Medan | TribuneIndonesia.com
Aroma kelam penelantaran pasien kembali tercium dari balik tembok megah Rumah Sakit Columbia Asia Aksara, Medan. Seorang pria berusia 57 tahun, Mangatur Silitonga, menjadi korban dugaan penyekapan tanpa perawatan, seolah-olah ia bukan pasien, melainkan tahanan utang.
Ironisnya, penahanan tersebut terjadi setelah dokter menyatakan Mangatur boleh pulang. Tidak ada obat, tidak ada tindakan medis lanjutan,hanya dinginnya dinding rumah sakit dan tagihan Rp30 juta yang belum terbayar. Dua hari lamanya ia “diparkir” tanpa kejelasan, seperti nyawa yang ditahan oleh sistem yang lebih mementingkan administrasi ketimbang kemanusiaan.
Ketua Umum TKN Kompas Nusantara dan Ketua Pagar Unri Prabowo-Gibran, Adi Warman Lubis, yang turun langsung ke lokasi, menyebut insiden ini sebagai bentuk kejahatan terhadap kemanusiaan.
“Ini bukan administrasi. Ini penyekapan. Ini pelecehan terhadap hak hidup seorang pasien,” tegas Adi dengan nada bergetar penuh amarah, Kamis (12/6/2025).
Mangatur adalah peserta aktif asuransi Generali Indonesia dengan plafon pertanggungan Rp1 miliar per tahun. Perawatan pertama ditanggung penuh. Namun, saat perawatan kedua muncul tagihan Rp28 juta. Ketika dirawat untuk ketiga kalinya pada April, drama memilukan itu terjadi—saat tubuh lemah Mangatur tak lagi ditangani, tapi justru ditahan.
Istrinya bahkan harus meminjam uang dari rentenir untuk membayar separuh dari tagihan. Sisanya ditanggung Adi Warman, yang juga mencoba bernegosiasi langsung dengan pihak rumah sakit. Namun semua upaya itu berujung pada tembok dingin birokrasi yang tidak bergeming sedikit pun.
“Ini bukan rumah sakit, ini tempat penyekapan. Tidak ada obat, tidak ada perawatan, hanya ancaman untuk melunasi,” kata Adi geram.
Tak hanya RS Columbia Asia, Adi juga mengarahkan sorot tajam ke Generali Indonesia, yang dinilai gagal menjalankan kewajiban sebagaimana termaktub dalam polis.
“Polis menjamin satu miliar per tahun. Kenapa pasien masih dikejar puluhan juta? Ini mencederai kepercayaan rakyat terhadap industri asuransi,” lanjutnya.

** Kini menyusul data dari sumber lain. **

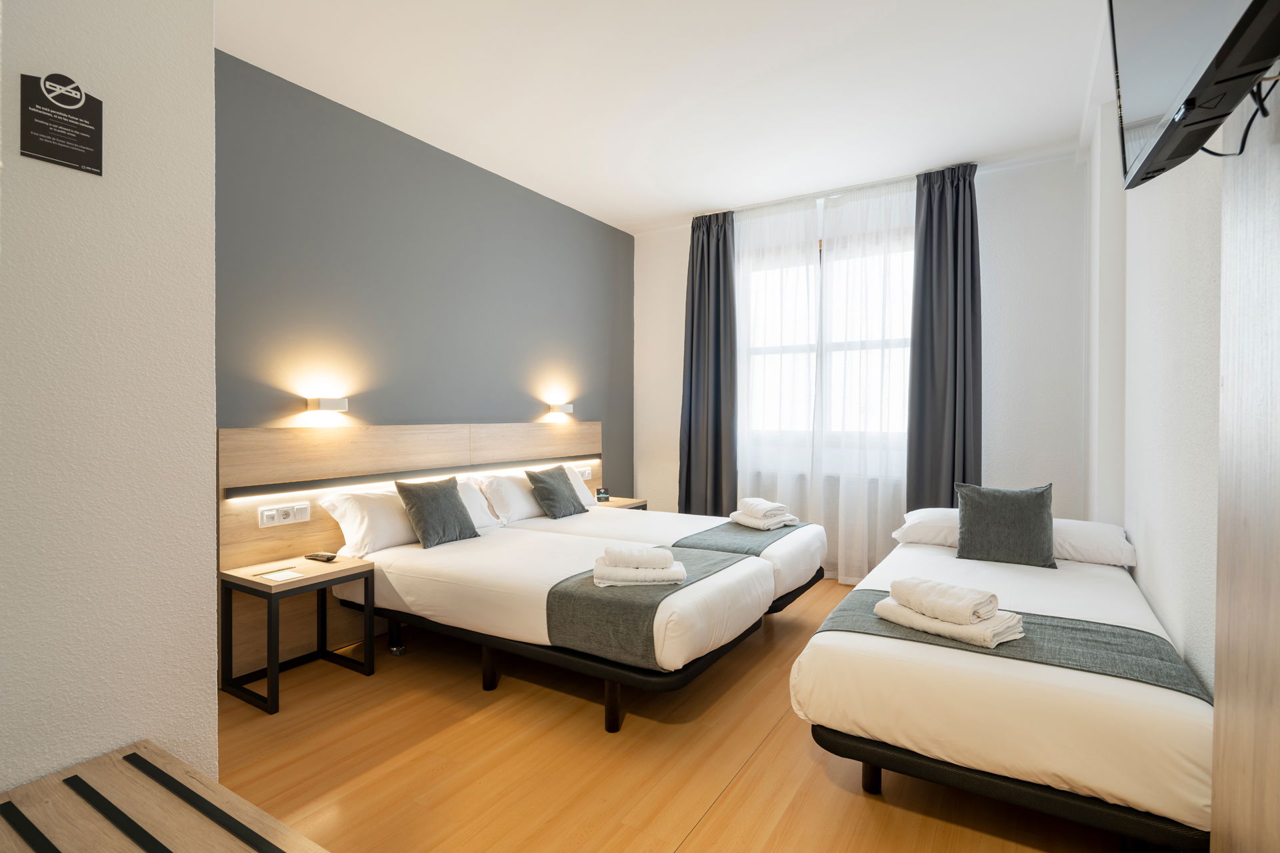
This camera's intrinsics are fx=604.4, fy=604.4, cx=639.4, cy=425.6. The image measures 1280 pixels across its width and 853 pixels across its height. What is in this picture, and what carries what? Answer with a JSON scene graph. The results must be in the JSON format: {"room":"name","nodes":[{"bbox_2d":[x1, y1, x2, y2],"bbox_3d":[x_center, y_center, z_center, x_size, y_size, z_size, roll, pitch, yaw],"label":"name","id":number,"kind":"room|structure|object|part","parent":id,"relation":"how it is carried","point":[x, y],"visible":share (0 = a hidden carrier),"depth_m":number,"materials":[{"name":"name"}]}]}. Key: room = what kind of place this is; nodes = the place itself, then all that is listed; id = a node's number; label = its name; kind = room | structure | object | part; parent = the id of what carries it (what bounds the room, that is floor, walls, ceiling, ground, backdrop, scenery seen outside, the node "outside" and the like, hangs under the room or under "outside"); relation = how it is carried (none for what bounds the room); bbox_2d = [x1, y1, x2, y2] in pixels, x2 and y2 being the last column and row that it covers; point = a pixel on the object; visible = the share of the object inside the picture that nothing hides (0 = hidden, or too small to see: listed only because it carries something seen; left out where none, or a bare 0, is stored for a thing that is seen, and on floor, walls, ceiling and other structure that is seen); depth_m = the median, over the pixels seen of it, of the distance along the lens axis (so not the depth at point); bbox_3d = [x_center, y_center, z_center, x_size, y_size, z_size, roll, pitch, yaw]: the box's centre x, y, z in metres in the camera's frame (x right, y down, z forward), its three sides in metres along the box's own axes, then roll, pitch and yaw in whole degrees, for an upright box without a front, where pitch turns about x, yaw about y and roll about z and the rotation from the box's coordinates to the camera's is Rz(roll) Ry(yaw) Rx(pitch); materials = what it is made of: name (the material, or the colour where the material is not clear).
{"room":"bedroom","nodes":[
{"label":"bedroom","id":0,"kind":"room"},
{"bbox_2d":[0,0,217,806],"bbox_3d":[-1.878,-0.213,0.610,0.230,2.965,2.465,0,1,32],"label":"left wall","id":1,"kind":"structure","parent":0,"point":[211,51],"depth_m":1.42,"materials":[{"name":"white paint"}]},
{"bbox_2d":[18,70,103,174],"bbox_3d":[-1.268,-0.667,1.329,0.013,0.193,0.138,0,1,32],"label":"wall sign","id":2,"kind":"object","parent":1,"relation":"attached to","point":[66,153],"visible":0.98,"depth_m":1.32,"materials":[{"name":"black plastic"}]},
{"bbox_2d":[216,52,637,500],"bbox_3d":[-1.213,-0.248,4.046,0.181,2.950,4.128,0,1,32],"label":"dark accent wall","id":3,"kind":"structure","parent":0,"point":[442,163],"depth_m":3.55,"materials":[{"name":"paint"}]},
{"bbox_2d":[306,396,349,412],"bbox_3d":[-1.651,-0.111,3.205,0.118,0.074,0.190,0,1,32],"label":"wall lamp","id":4,"kind":"object","parent":3,"relation":"attached to","point":[327,404],"visible":0.98,"depth_m":3.16,"materials":[{"name":"white metal"}]},
{"bbox_2d":[222,420,603,679],"bbox_3d":[-1.103,0.568,4.013,0.054,1.144,3.010,0,1,32],"label":"headboard","id":5,"kind":"object","parent":3,"relation":"attached to","point":[319,439],"visible":0.66,"depth_m":3.18,"materials":[{"name":"brown wood"}]},
{"bbox_2d":[258,501,310,526],"bbox_3d":[-1.756,0.440,2.992,0.020,0.096,0.235,0,1,32],"label":"socket panel","id":6,"kind":"object","parent":5,"relation":"attached to","point":[264,519],"visible":0.98,"depth_m":2.98,"materials":[{"name":"white plastic"}]},
{"bbox_2d":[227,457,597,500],"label":"led strip light","id":7,"kind":"object","parent":5,"relation":"attached to","point":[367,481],"visible":0.95,"depth_m":3.41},
{"bbox_2d":[574,466,591,480],"bbox_3d":[-0.462,0.392,4.932,0.022,0.089,0.206,0,1,32],"label":"socket panel","id":8,"kind":"object","parent":5,"relation":"attached to","point":[587,476],"visible":0.81,"depth_m":4.94,"materials":[{"name":"white plastic"}]},
{"bbox_2d":[548,402,573,414],"bbox_3d":[-0.636,-0.136,4.813,0.127,0.083,0.200,0,1,32],"label":"wall lamp","id":9,"kind":"object","parent":3,"relation":"attached to","point":[567,409],"visible":0.98,"depth_m":4.75,"materials":[{"name":"white metal"}]},
{"bbox_2d":[216,0,1114,231],"bbox_3d":[0.077,-1.773,2.383,3.929,0.112,6.213,0,1,32],"label":"ceiling","id":10,"kind":"structure","parent":0,"point":[687,200],"depth_m":3.05,"materials":[{"name":"white paint"}]},
{"bbox_2d":[676,209,737,516],"bbox_3d":[0.546,-0.307,5.022,0.547,2.884,0.145,0,1,32],"label":"dark curtain","id":11,"kind":"object","parent":10,"relation":"hanging from","point":[692,339],"visible":0.89,"depth_m":5.01,"materials":[{"name":"grey fabric"}]},
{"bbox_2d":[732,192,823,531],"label":"sheer curtain","id":12,"kind":"object","parent":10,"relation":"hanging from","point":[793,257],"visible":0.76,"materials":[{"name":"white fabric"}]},
{"bbox_2d":[732,177,915,582],"bbox_3d":[1.296,-0.308,4.513,1.505,2.878,0.115,0,1,32],"label":"sheer curtain","id":13,"kind":"object","parent":10,"relation":"hanging from","point":[840,526],"visible":0.64,"depth_m":4.44,"materials":[{"name":"white fabric"}]},
{"bbox_2d":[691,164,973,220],"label":"curtain rail","id":14,"kind":"object","parent":10,"relation":"attached to","point":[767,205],"visible":0.67,"depth_m":4.42,"materials":[{"name":"metal"}]},
{"bbox_2d":[905,162,981,507],"bbox_3d":[2.070,-0.310,4.106,0.492,2.878,0.135,0,1,32],"label":"right curtain","id":15,"kind":"object","parent":10,"relation":"hanging from","point":[955,374],"visible":0.81,"depth_m":4.11,"materials":[{"name":"grey fabric"}]},
{"bbox_2d":[215,574,1139,852],"bbox_3d":[0.040,1.253,2.319,3.730,0.101,5.986,0,1,32],"label":"floor","id":16,"kind":"structure","parent":0,"point":[863,809],"depth_m":2.12,"materials":[{"name":"brown wood"}]},
{"bbox_2d":[0,739,331,852],"bbox_3d":[-0.907,0.996,0.963,0.904,0.479,0.622,0,1,32],"label":"wooden bench","id":17,"kind":"object","parent":16,"relation":"on","point":[101,839],"visible":1,"depth_m":1.19,"materials":[{"name":"brown wood"}]},
{"bbox_2d":[220,552,376,716],"bbox_3d":[-1.581,0.937,2.821,0.424,0.540,0.485,0,1,32],"label":"nightstand","id":18,"kind":"object","parent":16,"relation":"on","point":[254,583],"visible":0.92,"depth_m":2.76,"materials":[{"name":"brown wood"}]},
{"bbox_2d":[258,568,304,582],"bbox_3d":[-1.622,0.678,2.738,0.172,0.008,0.140,0,1,32],"label":"paper","id":19,"kind":"object","parent":18,"relation":"on","point":[281,575],"visible":0.99,"depth_m":2.73,"materials":[{"name":"white paper"}]},
{"bbox_2d":[304,552,337,561],"bbox_3d":[-1.571,0.645,2.978,0.167,0.021,0.058,0,1,32],"label":"remote control","id":20,"kind":"object","parent":18,"relation":"on","point":[329,558],"visible":0.98,"depth_m":2.95,"materials":[{"name":"black plastic"}]},
{"bbox_2d":[336,515,777,732],"bbox_3d":[-0.453,0.887,3.147,2.084,0.623,1.188,0,1,32],"label":"bed","id":21,"kind":"object","parent":16,"relation":"on","point":[522,588],"visible":0.8,"depth_m":2.67,"materials":[{"name":"white fabric"}]},
{"bbox_2d":[318,482,489,556],"bbox_3d":[-1.253,0.487,3.402,0.409,0.308,0.881,0,1,32],"label":"pillow","id":22,"kind":"object","parent":21,"relation":"on","point":[349,523],"visible":0.58,"depth_m":3.13,"materials":[{"name":"white fabric"}]},
{"bbox_2d":[394,476,478,548],"bbox_3d":[-1.108,0.468,3.321,0.241,0.337,0.395,0,1,32],"label":"gray cushion","id":23,"kind":"object","parent":21,"relation":"on","point":[412,509],"visible":1,"depth_m":3.24,"materials":[{"name":"fabric"}]},
{"bbox_2d":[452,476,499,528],"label":"white pillow","id":24,"kind":"object","parent":21,"relation":"on","point":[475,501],"visible":0.3,"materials":[{"name":"white fabric"}]},
{"bbox_2d":[541,547,755,664],"bbox_3d":[0.120,0.785,2.826,0.520,0.249,1.149,0,1,32],"label":"bed runner","id":25,"kind":"object","parent":21,"relation":"on","point":[599,595],"visible":0.69,"depth_m":2.37,"materials":[{"name":"grey fabric"}]},
{"bbox_2d":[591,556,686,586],"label":"folded towel","id":26,"kind":"object","parent":25,"relation":"on","point":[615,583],"visible":0.8,"depth_m":2.45,"materials":[{"name":"white fabric"}]},
{"bbox_2d":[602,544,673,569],"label":"rolled towel","id":27,"kind":"object","parent":26,"relation":"on","point":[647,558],"visible":0.99,"depth_m":2.48,"materials":[{"name":"white fabric"}]},
{"bbox_2d":[592,496,647,510],"bbox_3d":[-0.252,0.883,4.919,0.423,0.531,0.499,0,1,32],"label":"nightstand","id":28,"kind":"object","parent":16,"relation":"on","point":[625,503],"visible":0.17,"depth_m":4.90,"materials":[{"name":"brown wood"}]},
{"bbox_2d":[595,487,610,502],"bbox_3d":[-0.303,0.562,4.909,0.084,0.097,0.105,0,1,32],"label":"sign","id":29,"kind":"object","parent":28,"relation":"on","point":[599,499],"visible":1,"depth_m":4.88,"materials":[{"name":"black cardboard"}]},
{"bbox_2d":[498,498,829,616],"bbox_3d":[0.092,0.807,3.909,2.019,0.763,1.203,0,1,32],"label":"far bed","id":30,"kind":"object","parent":16,"relation":"on","point":[793,543],"visible":0.33,"depth_m":3.59,"materials":[{"name":"white fabric"}]},
{"bbox_2d":[468,471,545,524],"bbox_3d":[-0.831,0.482,4.152,0.349,0.303,0.662,0,1,32],"label":"white pillow","id":31,"kind":"object","parent":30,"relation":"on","point":[505,501],"visible":0.7,"depth_m":3.93,"materials":[{"name":"white fabric"}]},
{"bbox_2d":[524,466,585,519],"bbox_3d":[-0.567,0.454,4.157,0.244,0.318,0.414,0,1,32],"label":"gray cushion","id":32,"kind":"object","parent":30,"relation":"on","point":[549,491],"visible":1,"depth_m":4.06,"materials":[{"name":"grey fabric"}]},
{"bbox_2d":[670,520,807,556],"bbox_3d":[0.634,0.725,3.694,0.504,0.167,1.168,0,1,32],"label":"bed runner","id":33,"kind":"object","parent":30,"relation":"on","point":[725,531],"visible":0.54,"depth_m":3.49,"materials":[{"name":"grey fabric"}]},
{"bbox_2d":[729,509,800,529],"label":"folded towel","id":34,"kind":"object","parent":33,"relation":"on","point":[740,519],"visible":0.77,"depth_m":3.75,"materials":[{"name":"white fabric"}]},
{"bbox_2d":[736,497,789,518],"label":"folded towel","id":35,"kind":"object","parent":34,"relation":"on","point":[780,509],"visible":0.99,"depth_m":3.80,"materials":[{"name":"white fabric"}]},
{"bbox_2d":[788,518,1213,852],"bbox_3d":[1.505,0.875,2.572,1.077,0.627,2.177,0,1,32],"label":"bed","id":36,"kind":"object","parent":16,"relation":"on","point":[1143,710],"visible":0.85,"depth_m":1.72,"materials":[{"name":"white fabric"}]},
{"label":"bed leg","id":37,"kind":"part","parent":36,"relation":"part of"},
{"bbox_2d":[953,481,1056,567],"bbox_3d":[1.768,0.471,2.937,0.418,0.377,0.276,0,1,32],"label":"gray cushion","id":38,"kind":"object","parent":36,"relation":"on","point":[963,541],"visible":1,"depth_m":2.87,"materials":[{"name":"fabric"}]},
{"bbox_2d":[809,587,1211,699],"bbox_3d":[1.128,0.773,1.991,1.084,0.227,0.492,0,1,32],"label":"bed runner","id":39,"kind":"object","parent":36,"relation":"on","point":[1081,635],"visible":0.51,"depth_m":1.87,"materials":[{"name":"grey fabric"}]},
{"bbox_2d":[873,597,1028,649],"bbox_3d":[1.016,0.597,2.008,0.244,0.141,0.386,-1,1,-37],"label":"folded towel","id":40,"kind":"object","parent":39,"relation":"on","point":[1003,640],"visible":0.69,"depth_m":1.92,"materials":[{"name":"white fabric"}]},
{"bbox_2d":[886,575,1002,624],"bbox_3d":[1.004,0.575,2.009,0.183,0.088,0.295,0,1,-34],"label":"rolled towel","id":41,"kind":"object","parent":40,"relation":"on","point":[978,595],"visible":0.99,"depth_m":1.94,"materials":[{"name":"white fabric"}]},
{"bbox_2d":[1053,519,1137,566],"bbox_3d":[2.126,0.565,3.021,0.520,0.166,0.536,0,1,32],"label":"pillow","id":42,"kind":"object","parent":36,"relation":"on","point":[1081,541],"visible":0.59,"depth_m":2.81,"materials":[{"name":"white fabric"}]},
{"bbox_2d":[633,150,1089,572],"bbox_3d":[1.471,-0.285,4.833,3.576,2.978,0.228,0,1,32],"label":"window wall","id":43,"kind":"structure","parent":0,"point":[1005,257],"depth_m":4.08,"materials":[{"name":"white paint"}]},
{"bbox_2d":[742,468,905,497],"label":"radiator","id":44,"kind":"object","parent":43,"relation":"attached to","point":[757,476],"visible":0.38,"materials":[{"name":"white"}]},
{"bbox_2d":[738,232,915,464],"bbox_3d":[1.512,-0.558,4.790,1.601,1.689,0.165,0,1,32],"label":"window","id":45,"kind":"structure","parent":43,"relation":"in","point":[823,245],"depth_m":4.82,"materials":[{"name":"white glass"}]},
{"bbox_2d":[1084,68,1225,696],"bbox_3d":[1.483,-0.210,1.410,0.234,2.930,5.488,0,1,32],"label":"right wall","id":46,"kind":"structure","parent":0,"point":[1206,317],"depth_m":2.11,"materials":[{"name":"white paint"}]},
{"bbox_2d":[1212,80,1279,852],"bbox_3d":[0.878,-0.010,0.779,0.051,2.414,0.944,0,1,32],"label":"wood panel","id":47,"kind":"object","parent":46,"relation":"attached to","point":[1218,693],"visible":0.98,"depth_m":1.02,"materials":[{"name":"brown wood"}]},
{"bbox_2d":[1107,0,1279,188],"bbox_3d":[0.949,-0.773,0.982,0.224,0.563,0.852,0,1,32],"label":"television","id":48,"kind":"object","parent":47,"relation":"attached to","point":[1135,73],"visible":0.99,"depth_m":1.03,"materials":[{"name":"black plastic"}]},
{"bbox_2d":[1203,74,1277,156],"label":"television cable","id":49,"kind":"object","parent":48,"relation":"hanging from","point":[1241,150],"visible":0.69,"depth_m":0.97,"materials":[{"name":"black plastic"}]}
]}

Adi menyebut peristiwa ini bukan sekadar pelanggaran etik medis, tapi bentuk pelanggaran HAM berat. penahanan, penelantaran, dan pengabaian hak pasien atas hidup yang layak.
Ia pun menyerukan tindakan tegas dari Kementerian Kesehatan, OJK, dan aparat penegak hukum untuk menyelidiki hingga ke akar.
“Kalau terbukti, saya minta izin RS Columbia Asia dicabut. Negara harus hadir untuk rakyat kecil. Ini bukan negeri bagi para penagih utang berkedok layanan kesehatan,” tegasnya.
Sebagai langkah lanjutan, Adi juga meminta audit menyeluruh terhadap Generali Indonesia. Jika praktik semacam ini dibiarkan, jutaan nyawa nasabah lainnya bisa berada di ujung tanduk.
“Jika tak ada itikad baik, kami siap bawa ini ke jalur hukum. Ini soal integritas institusi publik. Ini soal keadilan,” tutupnya.